From the kernel patch discussion below, reproduce verbatim the section from "On Thu, Jul 07, 2022 at 01:54:22PM" up to and including "the same buffer.".

# Passage provided
------

On Thu, Jul 07, 2022 at 01:54:22PM +0100, Matthew Wilcox wrote:
> On Thu, Jul 07, 2022 at 08:01:15AM +0200, Alexander Gordeev wrote:
> > Rework copy_oldmem_page() to allow multi-segment iterators.
> > Reuse existing iterate_iovec macro as is and only relevant
> > bits from __iterate_and_advance macro.
>
> Or do it properly?

Or that...

> You should probably put a mutex around all of this because if you have two
> threads accessing the hsa at the same time, they'll use the same buffer.
> But that's a pre-existing problem. I also fixed the pre-existing bug
> where you were using 'count' when you meant to use 'len'.
>
> Uncompiled. You might need to include <linux/uio.h> somewhere.
>
> diff --git a/arch/s390/include/asm/sclp.h b/arch/s390/include/asm/sclp.h
> index 236b34b75ddb..d8b4c526e0f0 100644
> --- a/arch/s390/include/asm/sclp.h
> +++ b/arch/s390/include/asm/sclp.h
> @@ -143,7 +143,7 @@ int sclp_ap_configure(u32 apid);
> int sclp_ap_deconfigure(u32 apid);
> int sclp_pci_report(struct zpci_report_error_header *report, u32 fh, u32 fid);
> int memcpy_hsa_kernel(void *dest, unsigned long src, size_t count);
> -int memcpy_hsa_user(void __user *dest, unsigned long src, size_t count);
> +int memcpy_hsa_iter(struct iov_iter *iter, unsigned long src, size_t count);
> void sclp_ocf_cpc_name_copy(char *dst);
>
> static inline int sclp_get_core_info(struct sclp_core_info *info, int early)

------

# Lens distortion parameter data
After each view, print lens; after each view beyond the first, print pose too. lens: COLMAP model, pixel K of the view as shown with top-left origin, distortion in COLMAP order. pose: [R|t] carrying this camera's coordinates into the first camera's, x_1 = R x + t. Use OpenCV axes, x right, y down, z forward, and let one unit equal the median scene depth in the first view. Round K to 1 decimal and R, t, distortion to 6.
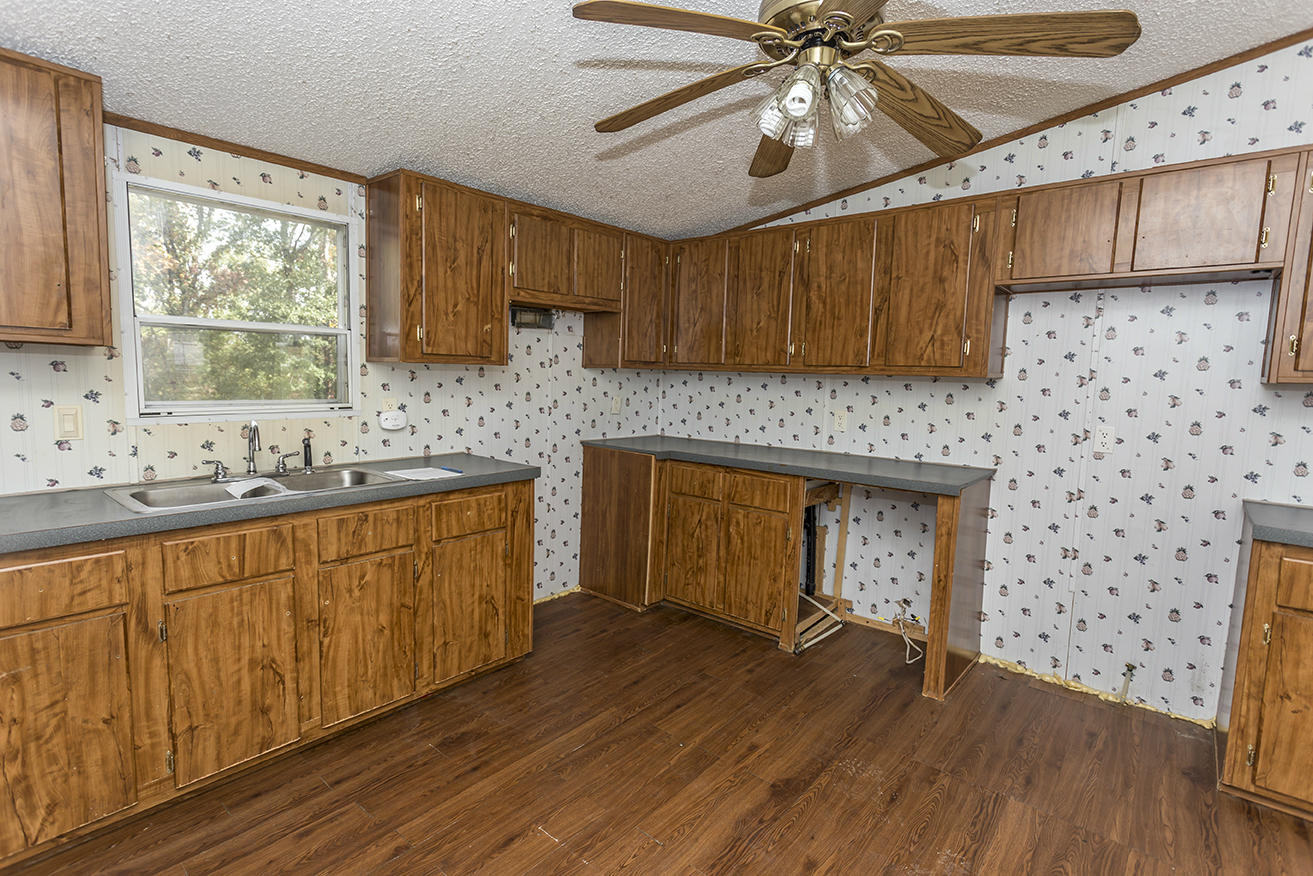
lens RADIAL K [[625.9, 0, 650.1], [0, 625.9, 437.4], [0, 0, 1]] dist [0.001745, -0.000005]
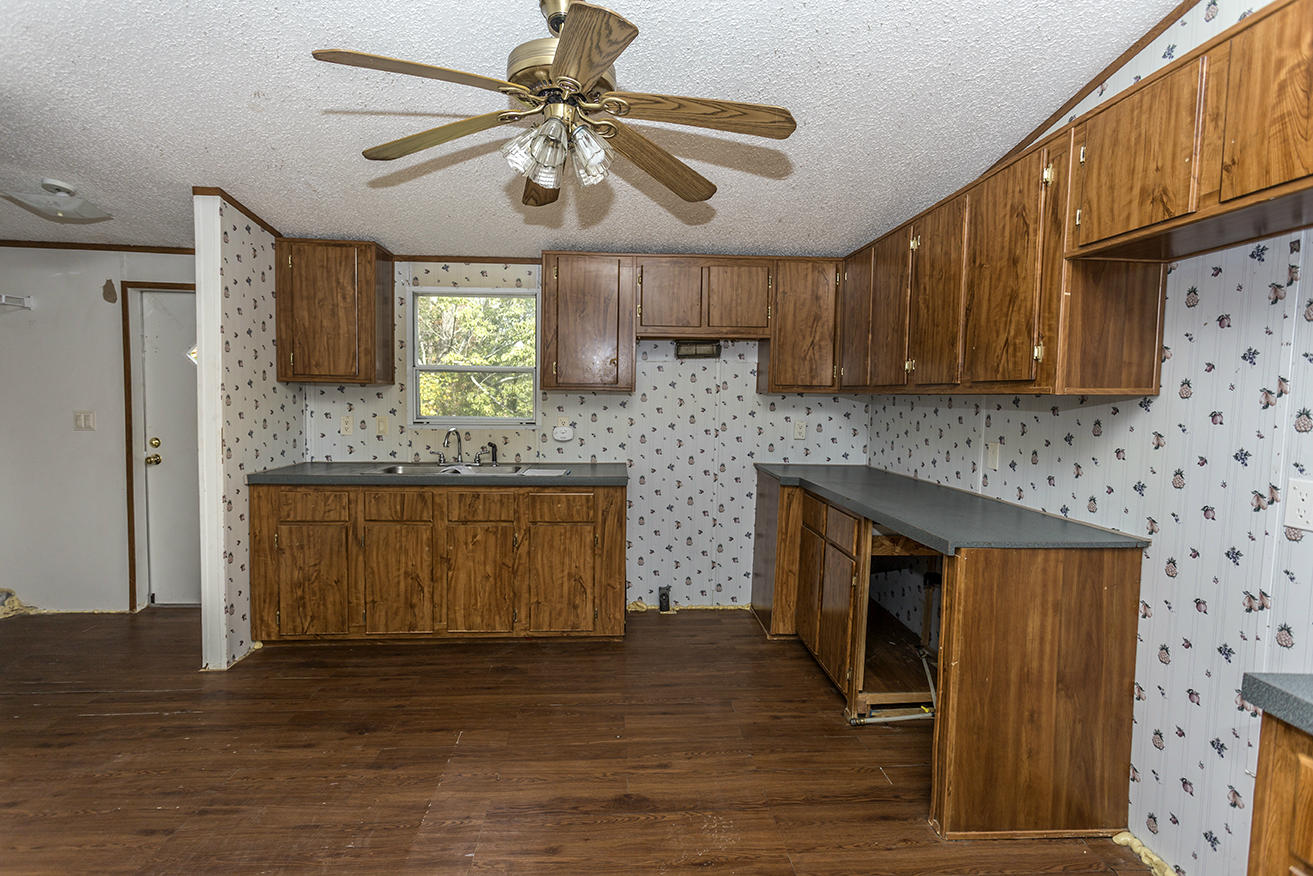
lens RADIAL K [[625.9, 0, 649.6], [0, 625.9, 437.7], [0, 0, 1]] dist [0.001745, -0.000005]
pose [[0.696100, 0.033384, -0.717168, 0.701379], [-0.070266, 0.997291, -0.021777, -0.002988], [0.714498, 0.065551, 0.696560, 0.209566]]
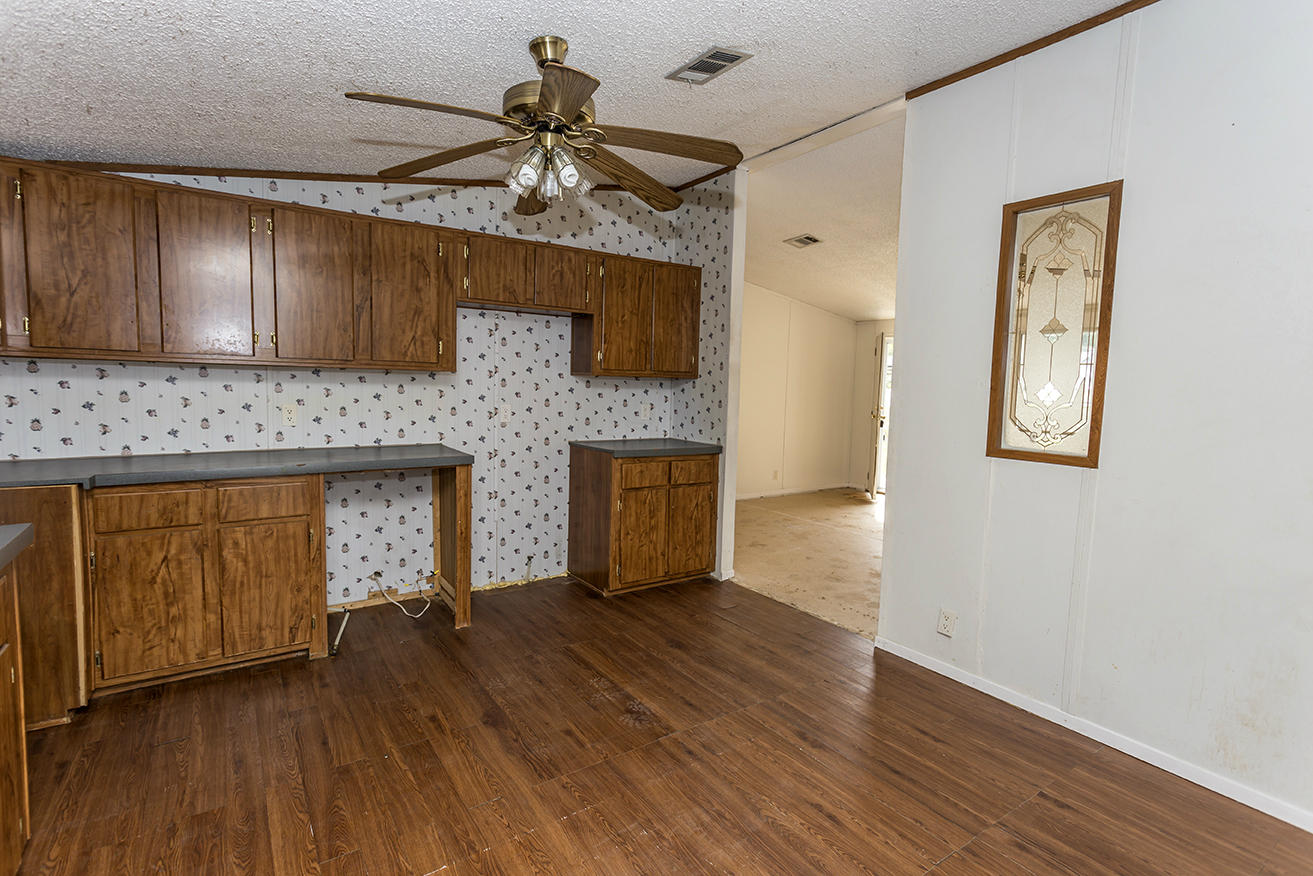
lens RADIAL K [[625.9, 0, 654.9], [0, 625.9, 435.5], [0, 0, 1]] dist [0.001745, -0.000005]
pose [[0.256409, -0.100741, 0.961304, -0.598007], [0.079274, 0.993395, 0.082959, -0.038423], [-0.963312, 0.054935, 0.262702, 0.267534]]
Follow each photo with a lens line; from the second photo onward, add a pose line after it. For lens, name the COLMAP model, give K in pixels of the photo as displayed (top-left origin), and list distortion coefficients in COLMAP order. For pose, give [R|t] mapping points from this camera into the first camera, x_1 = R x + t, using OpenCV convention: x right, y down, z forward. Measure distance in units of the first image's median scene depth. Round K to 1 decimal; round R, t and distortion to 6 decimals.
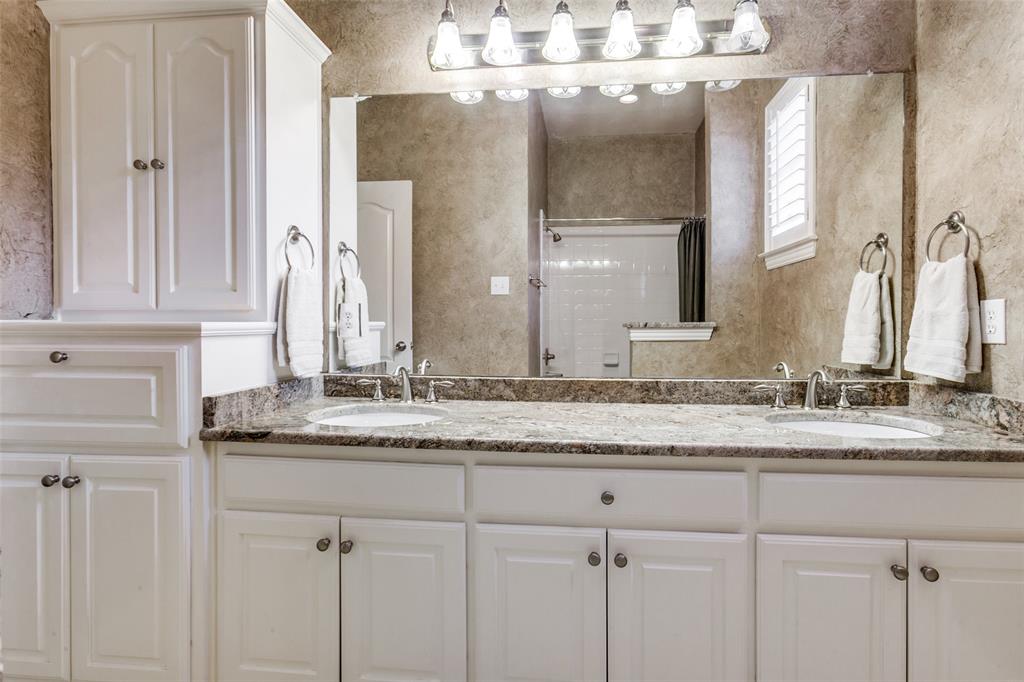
lens RADIAL K [[469.7, 0, 538.2], [0, 469.7, 325.9], [0, 0, 1]] dist [-0.029940, 0.019311]
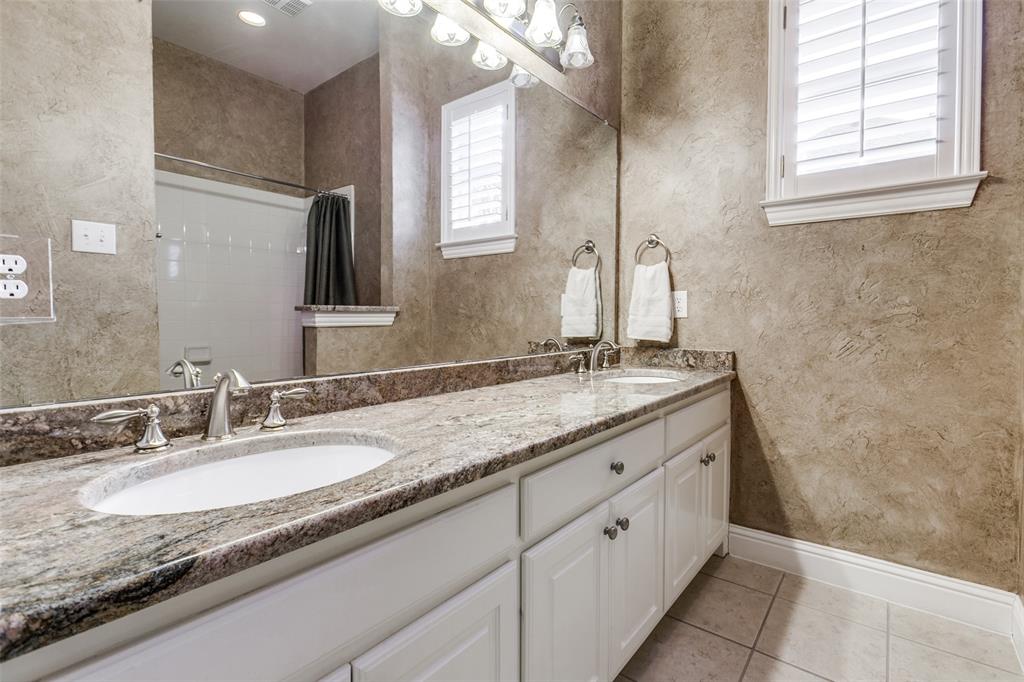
lens RADIAL K [[470.3, 0, 536.6], [0, 470.3, 323.5], [0, 0, 1]] dist [0.000744, 0.000112]
pose [[0.526361, -0.011580, 0.850183, -0.497778], [0.002202, 0.999922, 0.012256, 0.025885], [-0.850259, -0.004579, 0.526345, 0.384116]]
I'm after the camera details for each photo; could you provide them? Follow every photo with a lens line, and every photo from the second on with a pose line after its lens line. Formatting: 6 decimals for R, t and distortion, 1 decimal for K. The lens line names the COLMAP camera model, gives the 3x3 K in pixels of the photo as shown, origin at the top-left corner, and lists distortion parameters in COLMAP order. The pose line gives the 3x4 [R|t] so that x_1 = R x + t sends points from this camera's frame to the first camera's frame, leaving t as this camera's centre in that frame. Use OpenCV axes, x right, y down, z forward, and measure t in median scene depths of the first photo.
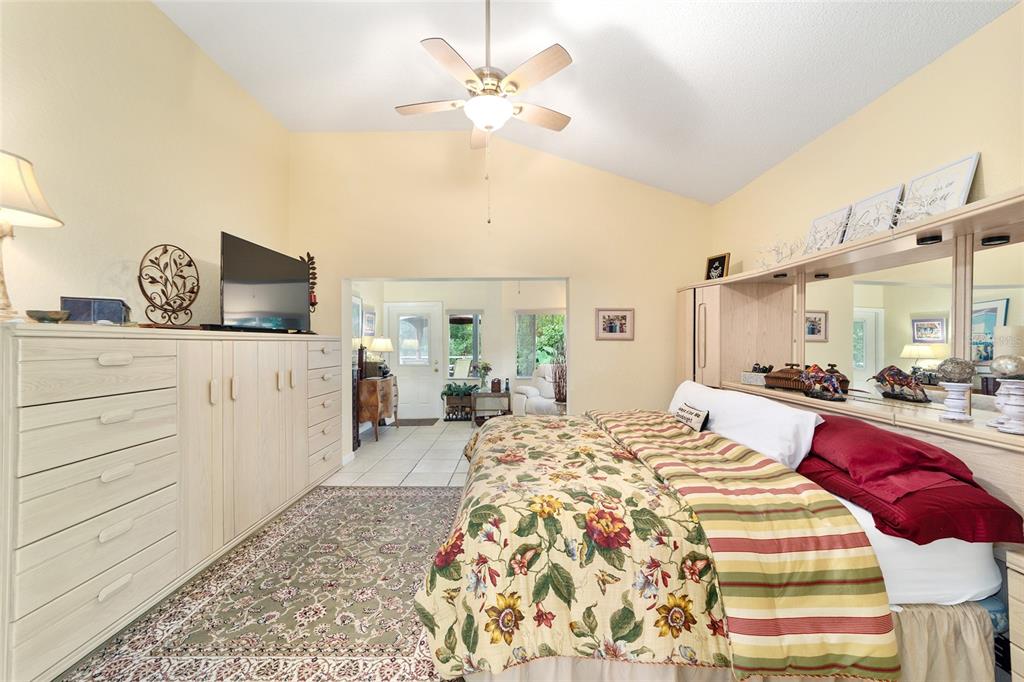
lens RADIAL K [[400.6, 0, 501.1], [0, 400.6, 344.5], [0, 0, 1]] dist [-0.007036, 0.000415]
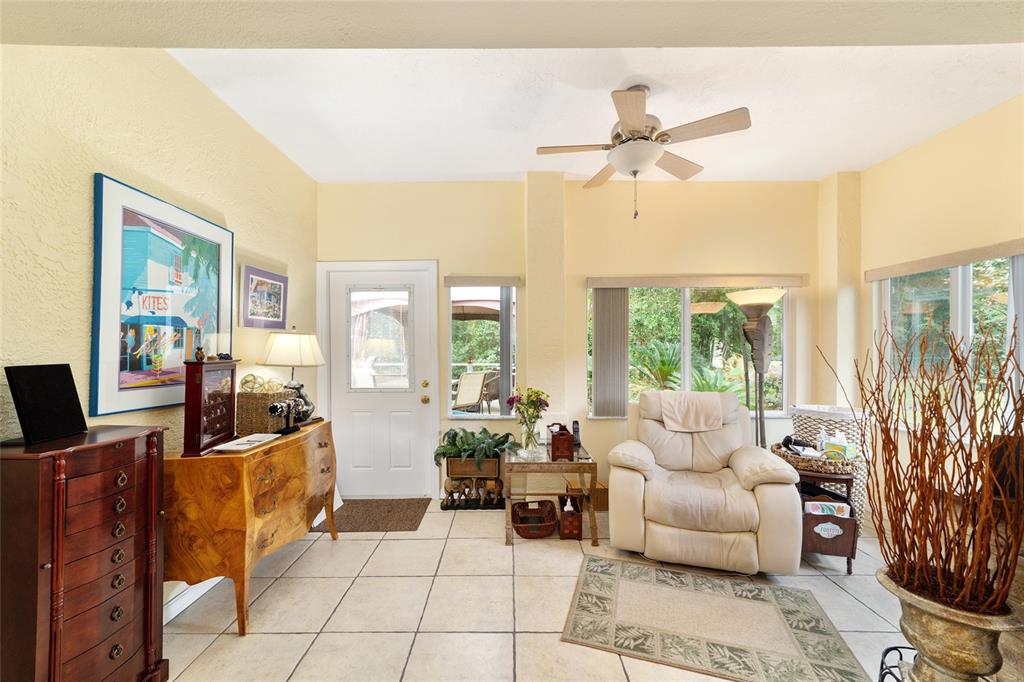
lens RADIAL K [[400.6, 0, 501.1], [0, 400.6, 344.5], [0, 0, 1]] dist [-0.007036, 0.000415]
pose [[0.999994, 0.000266, 0.003579, -0.136868], [-0.000241, 0.999976, -0.006994, -0.002085], [-0.003581, 0.006994, 0.999969, 0.976274]]
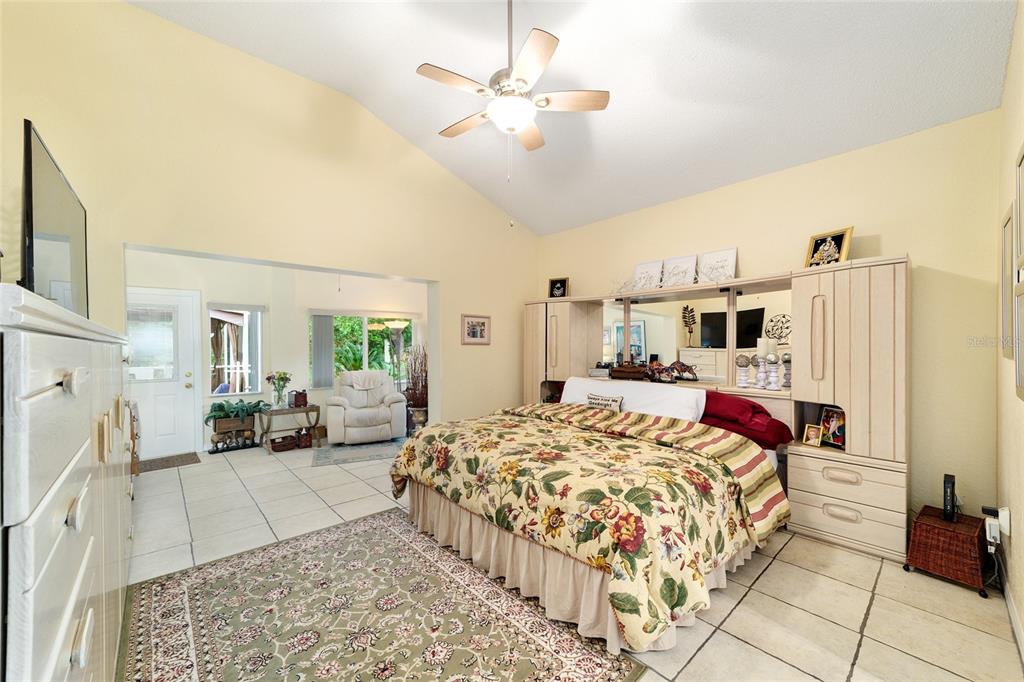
lens RADIAL K [[399.0, 0, 510.8], [0, 399.0, 353.7], [0, 0, 1]] dist [-0.000312, 0.000079]
pose [[0.728631, -0.012448, 0.684793, -0.445291], [0.004252, 0.999898, 0.013651, -0.000578], [-0.684893, -0.007035, 0.728610, 0.172043]]
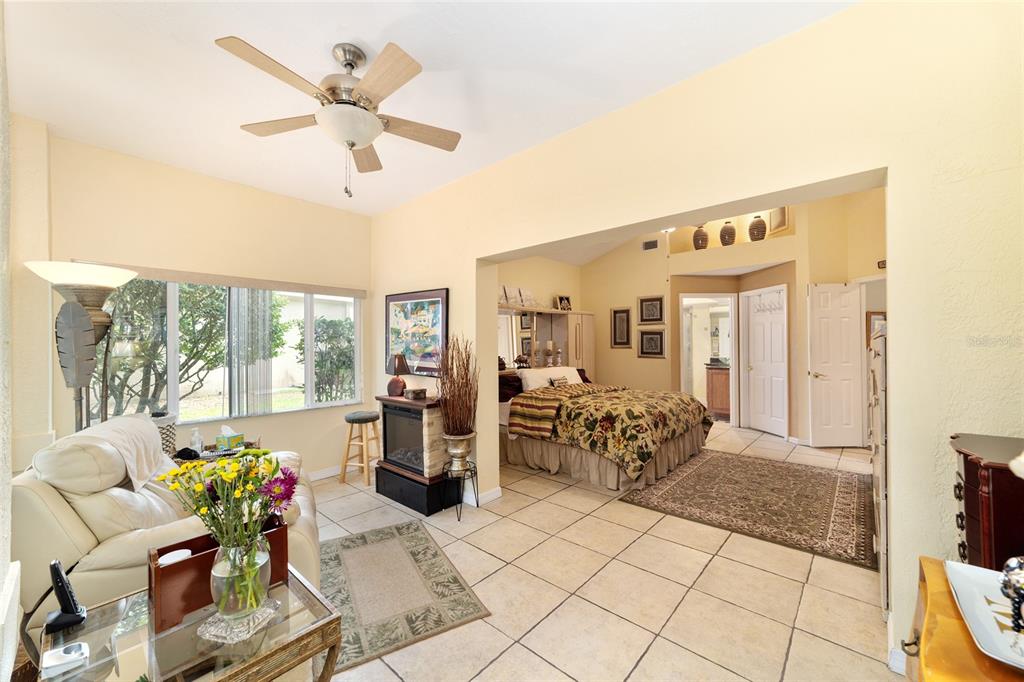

------

# Answer box
On Thu, Jul 07, 2022 at 01:54:22PM +0100, Matthew Wilcox wrote:
> On Thu, Jul 07, 2022 at 08:01:15AM +0200, Alexander Gordeev wrote:
> > Rework copy_oldmem_page() to allow multi-segment iterators.
> > Reuse existing iterate_iovec macro as is and only relevant
> > bits from __iterate_and_advance macro.
>
> Or do it properly?

Or that...

> You should probably put a mutex around all of this because if you have two
> threads accessing the hsa at the same time, they'll use the same buffer.